As Marvel fans, we’ve gotten a lot of enjoyment over the last decade with introducing our kids to these stories; first watching at home, then as they got older, seeing them in theatres and witnessing them flip out with giddy excitement at character reveals and plot twists. But recently we realized: we’ve never watched all of them as a family, and certainly not in release order. And that’s left some gaps in their understanding of the relationships between all these heroes. 
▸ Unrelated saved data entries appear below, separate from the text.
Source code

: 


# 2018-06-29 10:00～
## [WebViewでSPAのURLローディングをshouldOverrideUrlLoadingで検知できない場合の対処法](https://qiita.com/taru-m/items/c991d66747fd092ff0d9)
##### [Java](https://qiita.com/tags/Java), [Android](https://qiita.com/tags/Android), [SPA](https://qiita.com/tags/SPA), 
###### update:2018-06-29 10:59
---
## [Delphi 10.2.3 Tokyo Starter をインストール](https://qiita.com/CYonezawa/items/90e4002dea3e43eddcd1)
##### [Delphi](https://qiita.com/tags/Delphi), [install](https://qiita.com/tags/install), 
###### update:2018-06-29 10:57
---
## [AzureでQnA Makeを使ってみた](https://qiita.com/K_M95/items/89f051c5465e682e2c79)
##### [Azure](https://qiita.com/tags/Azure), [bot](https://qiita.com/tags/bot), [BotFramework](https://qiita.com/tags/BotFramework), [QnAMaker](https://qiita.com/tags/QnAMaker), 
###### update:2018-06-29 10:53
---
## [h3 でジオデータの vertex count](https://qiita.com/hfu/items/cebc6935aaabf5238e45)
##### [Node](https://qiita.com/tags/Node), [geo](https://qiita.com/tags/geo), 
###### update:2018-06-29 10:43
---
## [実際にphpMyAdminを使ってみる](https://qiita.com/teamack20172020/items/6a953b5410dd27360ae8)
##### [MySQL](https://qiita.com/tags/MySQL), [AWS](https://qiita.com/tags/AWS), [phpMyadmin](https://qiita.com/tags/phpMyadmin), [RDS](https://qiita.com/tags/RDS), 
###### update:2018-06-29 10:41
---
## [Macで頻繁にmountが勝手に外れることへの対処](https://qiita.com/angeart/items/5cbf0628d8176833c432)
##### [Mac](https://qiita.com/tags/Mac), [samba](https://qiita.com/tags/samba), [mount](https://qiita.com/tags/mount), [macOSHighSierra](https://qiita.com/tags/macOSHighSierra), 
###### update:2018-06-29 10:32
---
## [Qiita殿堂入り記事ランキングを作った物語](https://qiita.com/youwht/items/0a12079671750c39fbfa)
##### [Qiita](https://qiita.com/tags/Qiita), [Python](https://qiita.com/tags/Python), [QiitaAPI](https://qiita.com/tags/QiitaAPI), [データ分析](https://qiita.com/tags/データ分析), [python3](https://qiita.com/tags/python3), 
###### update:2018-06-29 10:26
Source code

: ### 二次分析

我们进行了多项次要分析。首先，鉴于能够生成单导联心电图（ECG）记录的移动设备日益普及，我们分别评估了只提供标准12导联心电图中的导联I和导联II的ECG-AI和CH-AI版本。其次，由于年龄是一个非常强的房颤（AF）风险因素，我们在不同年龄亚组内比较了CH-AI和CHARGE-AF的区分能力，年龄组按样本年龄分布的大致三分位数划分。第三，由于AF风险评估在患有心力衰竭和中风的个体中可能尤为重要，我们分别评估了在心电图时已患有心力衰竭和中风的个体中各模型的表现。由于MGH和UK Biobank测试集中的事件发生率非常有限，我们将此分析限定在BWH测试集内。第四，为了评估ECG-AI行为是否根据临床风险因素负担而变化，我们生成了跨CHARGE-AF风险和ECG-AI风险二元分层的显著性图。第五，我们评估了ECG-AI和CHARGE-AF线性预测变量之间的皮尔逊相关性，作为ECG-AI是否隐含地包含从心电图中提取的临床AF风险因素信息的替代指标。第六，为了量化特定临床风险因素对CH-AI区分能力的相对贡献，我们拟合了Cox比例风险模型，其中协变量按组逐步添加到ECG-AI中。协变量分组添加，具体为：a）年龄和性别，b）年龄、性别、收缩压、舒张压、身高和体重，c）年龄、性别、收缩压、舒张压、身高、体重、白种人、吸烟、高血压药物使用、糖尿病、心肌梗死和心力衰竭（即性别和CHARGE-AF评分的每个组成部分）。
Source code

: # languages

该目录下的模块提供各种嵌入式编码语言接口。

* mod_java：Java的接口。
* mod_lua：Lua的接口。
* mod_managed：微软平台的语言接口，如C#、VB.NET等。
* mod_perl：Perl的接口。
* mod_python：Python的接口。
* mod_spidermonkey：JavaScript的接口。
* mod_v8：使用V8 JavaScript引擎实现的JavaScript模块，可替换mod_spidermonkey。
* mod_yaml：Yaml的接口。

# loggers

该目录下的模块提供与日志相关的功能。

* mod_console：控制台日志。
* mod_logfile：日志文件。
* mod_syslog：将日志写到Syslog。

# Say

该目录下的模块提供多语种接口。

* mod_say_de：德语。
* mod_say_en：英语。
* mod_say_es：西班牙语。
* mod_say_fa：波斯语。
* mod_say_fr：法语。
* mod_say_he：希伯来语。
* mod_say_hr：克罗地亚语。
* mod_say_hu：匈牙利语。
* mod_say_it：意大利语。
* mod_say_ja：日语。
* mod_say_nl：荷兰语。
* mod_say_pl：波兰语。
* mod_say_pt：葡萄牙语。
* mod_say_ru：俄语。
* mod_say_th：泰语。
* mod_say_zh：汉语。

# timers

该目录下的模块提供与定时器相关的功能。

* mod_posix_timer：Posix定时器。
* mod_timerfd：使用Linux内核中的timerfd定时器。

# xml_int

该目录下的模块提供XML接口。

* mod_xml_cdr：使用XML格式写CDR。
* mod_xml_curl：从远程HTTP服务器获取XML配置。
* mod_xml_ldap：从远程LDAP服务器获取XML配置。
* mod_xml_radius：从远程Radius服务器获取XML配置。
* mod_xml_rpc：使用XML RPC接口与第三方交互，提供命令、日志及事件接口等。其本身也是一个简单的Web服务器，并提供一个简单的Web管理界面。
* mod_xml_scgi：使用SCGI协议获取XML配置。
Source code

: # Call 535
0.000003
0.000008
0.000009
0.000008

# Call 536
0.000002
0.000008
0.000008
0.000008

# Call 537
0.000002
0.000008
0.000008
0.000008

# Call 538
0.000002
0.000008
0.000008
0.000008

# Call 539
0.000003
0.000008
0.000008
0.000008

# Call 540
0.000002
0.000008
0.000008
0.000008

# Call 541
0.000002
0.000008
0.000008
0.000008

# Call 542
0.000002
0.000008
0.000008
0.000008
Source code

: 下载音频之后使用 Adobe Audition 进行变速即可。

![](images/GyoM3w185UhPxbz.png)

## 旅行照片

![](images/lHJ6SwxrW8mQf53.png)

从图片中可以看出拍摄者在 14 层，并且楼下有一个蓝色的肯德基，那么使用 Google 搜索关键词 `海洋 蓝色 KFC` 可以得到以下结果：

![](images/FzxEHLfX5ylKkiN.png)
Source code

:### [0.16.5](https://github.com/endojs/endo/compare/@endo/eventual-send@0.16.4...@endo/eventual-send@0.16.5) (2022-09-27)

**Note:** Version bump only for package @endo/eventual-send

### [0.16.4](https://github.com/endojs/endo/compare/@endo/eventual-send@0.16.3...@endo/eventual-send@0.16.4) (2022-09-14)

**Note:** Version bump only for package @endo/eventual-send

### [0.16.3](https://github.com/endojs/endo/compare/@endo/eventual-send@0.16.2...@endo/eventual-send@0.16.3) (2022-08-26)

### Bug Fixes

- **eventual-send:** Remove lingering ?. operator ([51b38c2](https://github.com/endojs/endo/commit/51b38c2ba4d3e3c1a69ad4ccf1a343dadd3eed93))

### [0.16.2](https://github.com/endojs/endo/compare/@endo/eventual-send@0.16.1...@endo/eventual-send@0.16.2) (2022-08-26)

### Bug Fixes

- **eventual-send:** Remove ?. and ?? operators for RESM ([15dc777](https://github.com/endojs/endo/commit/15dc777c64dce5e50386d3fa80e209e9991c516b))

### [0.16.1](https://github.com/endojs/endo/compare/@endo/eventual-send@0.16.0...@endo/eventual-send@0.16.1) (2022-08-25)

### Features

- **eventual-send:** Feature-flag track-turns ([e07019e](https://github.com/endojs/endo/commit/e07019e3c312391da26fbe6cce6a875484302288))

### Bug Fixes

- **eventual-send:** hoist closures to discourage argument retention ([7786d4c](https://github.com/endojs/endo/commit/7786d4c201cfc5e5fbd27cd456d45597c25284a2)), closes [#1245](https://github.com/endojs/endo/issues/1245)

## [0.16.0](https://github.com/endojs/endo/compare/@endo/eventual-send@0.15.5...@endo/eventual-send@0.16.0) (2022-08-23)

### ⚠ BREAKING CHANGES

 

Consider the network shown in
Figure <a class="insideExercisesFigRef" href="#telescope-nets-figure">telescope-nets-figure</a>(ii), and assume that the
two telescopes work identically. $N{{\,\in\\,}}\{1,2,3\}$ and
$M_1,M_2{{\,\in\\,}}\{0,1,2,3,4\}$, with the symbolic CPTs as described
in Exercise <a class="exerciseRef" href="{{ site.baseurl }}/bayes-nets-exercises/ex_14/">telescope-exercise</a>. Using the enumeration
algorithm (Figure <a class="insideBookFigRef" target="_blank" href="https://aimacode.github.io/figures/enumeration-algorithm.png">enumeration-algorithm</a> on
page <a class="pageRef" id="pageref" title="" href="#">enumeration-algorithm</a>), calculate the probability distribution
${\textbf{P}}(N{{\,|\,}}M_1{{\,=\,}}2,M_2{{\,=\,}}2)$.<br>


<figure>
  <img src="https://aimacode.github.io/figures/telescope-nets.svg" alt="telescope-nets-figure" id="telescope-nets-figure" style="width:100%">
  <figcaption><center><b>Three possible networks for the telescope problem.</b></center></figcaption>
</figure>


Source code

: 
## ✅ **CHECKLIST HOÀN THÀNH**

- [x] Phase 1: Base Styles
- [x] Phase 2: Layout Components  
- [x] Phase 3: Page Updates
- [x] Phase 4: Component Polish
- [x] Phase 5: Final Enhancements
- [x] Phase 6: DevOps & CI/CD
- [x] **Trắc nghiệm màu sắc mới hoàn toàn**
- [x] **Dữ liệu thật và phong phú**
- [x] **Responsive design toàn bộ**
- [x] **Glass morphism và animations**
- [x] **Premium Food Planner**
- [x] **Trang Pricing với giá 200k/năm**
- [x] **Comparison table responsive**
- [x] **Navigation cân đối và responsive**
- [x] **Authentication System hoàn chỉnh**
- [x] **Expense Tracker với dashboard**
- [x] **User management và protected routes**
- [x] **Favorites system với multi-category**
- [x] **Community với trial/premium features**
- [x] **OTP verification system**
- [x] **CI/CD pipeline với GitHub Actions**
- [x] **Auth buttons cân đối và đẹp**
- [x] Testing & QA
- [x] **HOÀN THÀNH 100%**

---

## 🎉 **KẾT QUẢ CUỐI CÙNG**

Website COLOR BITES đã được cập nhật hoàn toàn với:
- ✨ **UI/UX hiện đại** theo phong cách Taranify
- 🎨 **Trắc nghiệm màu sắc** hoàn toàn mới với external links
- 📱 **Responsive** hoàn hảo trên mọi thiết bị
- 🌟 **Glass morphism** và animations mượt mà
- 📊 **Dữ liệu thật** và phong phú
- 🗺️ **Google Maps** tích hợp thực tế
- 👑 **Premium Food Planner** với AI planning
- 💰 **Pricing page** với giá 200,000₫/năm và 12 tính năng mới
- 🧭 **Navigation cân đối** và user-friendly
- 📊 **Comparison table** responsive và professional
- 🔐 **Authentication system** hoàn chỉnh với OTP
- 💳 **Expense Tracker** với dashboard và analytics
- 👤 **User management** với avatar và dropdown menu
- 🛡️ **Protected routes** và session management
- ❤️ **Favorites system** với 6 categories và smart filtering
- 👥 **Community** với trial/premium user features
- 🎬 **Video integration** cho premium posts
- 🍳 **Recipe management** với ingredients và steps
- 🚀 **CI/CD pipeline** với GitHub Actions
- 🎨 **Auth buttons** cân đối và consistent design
Thus, as a family, we pledged to embark upon an epic MCU rewatch before we see Avengers: Endgame in the theatre, and answer the all-important question: should you watch these with your kids? 

ICYMI: read our thoughts on Iron Man, Iron Man 2, Iron Man 3, The Incredible Hulk, Thor, Thor: The Dark World, Captain America: The First Avenger, Captain America: The Winter Soldier, Guardians of the Galaxy Vol. 1, Ant-Man, The Avengers and Avengers: Age of Ultron.

Captain America: Civil War (2016)

After the brief respite of Ant-Man’s origin story, we’re back into the thick of the larger “Phase 3” Marvel story arc with the third Captain America film (or as it’s more popularly known, Avengers 2.5). Captain America: Civil War reunites almost all of the Avengers from Age of Ultron (except for Thor and the Hulk), and adds in several new heroes for good measure. 


After the devastation in Sokovia from the events in Avengers: Age of Ultron, U.S. Secretary of State Ross (William Hurt) informs the Avengers that the United Nations is preparing to ratify the Sokovia Accords, which will establish a panel intended to oversee and control the Avengers’ actions. 

The team is divided. Shaken by his role in creating Ultron and by an encounter with the mother of a humanitarian worker who died in Sokovia, Tony Stark (Robert Downey, Jr) wants to sign. Steve Rogers (Chris Evans), still reeling from the breakdown of SHIELD in Captain America: The Winter Soldier, is wary of placing his trust in yet another giant organization, and prefers to trust his own judgment as to when Captain America should act.

The argument between the two sides is further complicated when a bomb explodes at a conference in Vienna where the accords are to be signed, killing T’Chaka, the king of Wakanda. The Winter Soldier, now known to be Bucky Barnes (Sebastian Stan), is implicated in the bombing, and T’Chaka’s son and heir, T’Challa (Chadwick Boseman), aka the Black Panther, vows revenge. Knowing his friend to be innocent, Steve Rogers is determined to protect Bucky. 

Also in the mix are Vision (Paul Bettany) and Scarlet Witch (Elizabeth Olsen), and newly enlisted in the fight are Spider-Man (Tom Holland) and Ant-Man (Paul Rudd). Divided along the lines of alliances old and new, the superheroes clash in an epic conflict that culminates in an ultimatum between Iron Man and Captain America. 


There are so many great things about this movie, but beyond the fact that it brings together most of the MCU superheroes we’ve met so far in this arc, the story is extremely well crafted. What I love about this fight is that really, neither side is wrong; they’re just on either side of a complex issue, and all the bad guy does is exploit the fractures that have been festering in this team since Avengers: Age of Ultron. The movie eloquently – and perhaps presciently for its time – illustrates how quickly and easily a great force for good in the world can be broken apart by one bad actor.

So, should you watch it with your kids? If they’re old enough not to be disturbed by scenes of their heroes fighting each other instead of battling evil villains, yes. It’s a critical moment in the broader arc, and sets up where the relationships within the Avengers stand at the start of Avengers: Infinity War.